In Saffron Walden, where one of our colleagues lives, there is a broken and battered old building next to the common emblazoned with the word “GASWORKS” and underneath dated 1836. Victorian England was lit by gas. Gas mantles were used in domestic houses until the late 1940s and early 1950s when the post-war slum clearances electrified inner cities.

Technological change emerges slowly then impacts quickly. Being an early adopter of technological change can sometimes be a disadvantage.

The Bridgewater canal opened on the 17th July 1761 setting the stage for the “canal mania” of the 18th century.  

Yet, less than 70 years later in 1829, Robert Stephenson demonstrated his locomotive “Rocket,” inadvertently killing the local MP William Huskisson in the process but ushering in the age of steam and the “Railway mania” of the 19th century. At the same time making the expensively engineered “high-speed” canal network redundant.

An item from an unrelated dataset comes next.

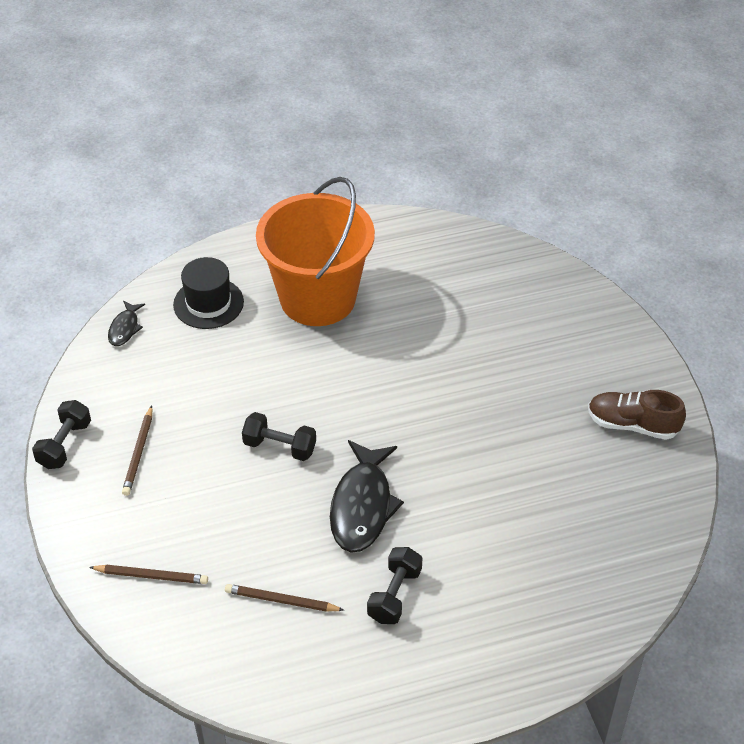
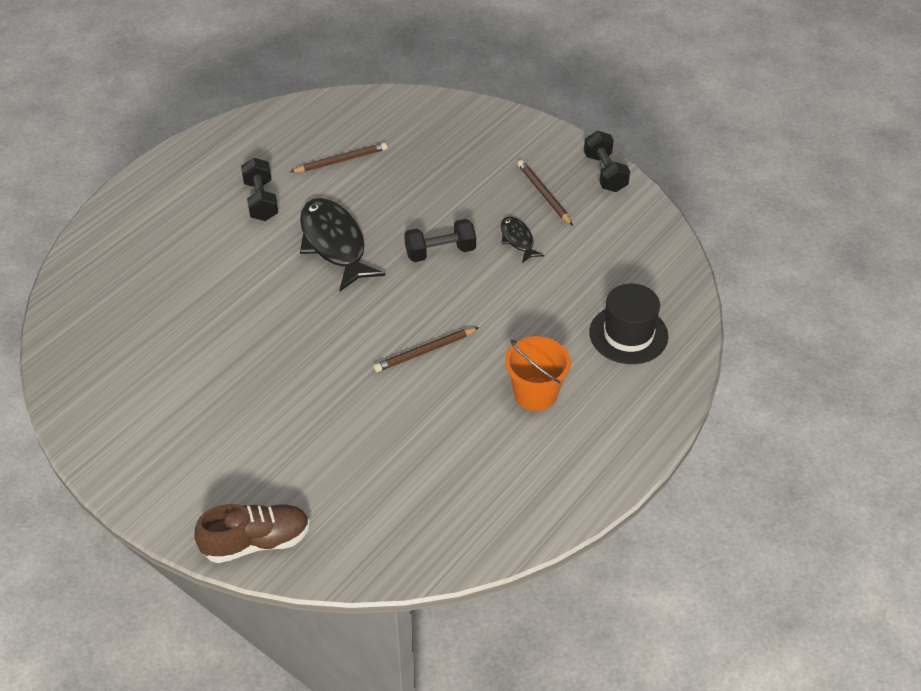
camera: 145 degrees right, 0 degrees up
brown pencil [89,565,208,584] -> brown pencil moved to [374,327,479,372]
black fish [108,300,145,346] -> black fish moved to [501,216,544,263]
orange bucket [256,177,375,326] -> orange bucket [505,336,571,411], size x0.49
brown shoe [588,390,686,440] -> brown shoe moved to [194,504,310,563]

Less industrially advanced economies skipped the canal stage and the associated sunk investment and went straight to rail, not least, the emerging United States of America.

In our own day, telephony is a harbinger of change; landline usage is now regarded as being in terminal decline. The number of households with a landline has fallen by four million since 2000 and 26% of them don’t even have a handset attached. 22% of consumers won’t answer a landline call at all because of the high volume of nuisance and scam calls and 35% maintain a landline simply for broadband internet usage.

As 5G begins to be rolled-out, fixed-line telcos are being left with a legacy of redundant assets.  BT might offer you fibre-optics but the connection into your house is almost certainly copper particularly in non-urban settings. By contrast much of the emerging world has bypassed fixed-line investment going directly to high-speed mobile. Fixed-line telephony is going the same way as the Duke of Bridgwater’s canal.

Our children face multiple challenges that are likely to eclipse those imposed by the long-tail consequences of the industrial revolution as economies deindustrialise and perhaps, more pressingly, decarbonise.

The energy transition is fundamental. If you want a model of the impact of C02 concentrations on human life, the film of the Apollo 13 moon shot is instructive. You may remember that the three astronauts are forced to shelter in the lunar module on their return to earth. However, the “lim” was designed only for two and the excess C02 concentrations caused by the three astronauts breathing in a closed box nearly killed them. They were rescued only by some remarkable ingenuity on the part of the scientists on the ground.

Like the interior of the lunar module, the planet is a closed-system requiring great ingenuity to balance the competing requirements of all those who live on it.

Yuval Noah Harari, the distinguished historian and social scientist sees redemption in “AI,” artificial intelligence. Leaps in computing technology, “qubits?”, will lead to massive advances in problem-solving capacity.

Some of this can already be seen in the response to Covid, where AI and state of the art genetic engineering has reduced the timeline for producing effective vaccines from decades to months.

Covid itself will impose permanent changes with consequences for capital flows and investment. Healthcare is moving on-line; AI is helping with remote diagnostics. People are not going to the shops; the shops are coming to them. Travel restrictions are likely to be in place, at least semi-permanently, and the age of unrestricted international travel is possibly closing; difficult, bureaucratic, expensive, and risky.

Rapid social and economic change always produces risks with the concomitant winners and losers, the Duke versus Robert Stephenson.

However, it also offers many opportunities. Like Yuval Harari we believe in the depth of human ingenuity. We can’t cling to the past; we must avoid passing manias, but we must be open and alert to the deep well of opportunity the future offers. The key is the balance that we strike in portfolios based on the prices that prevail in the equity markets at any given point.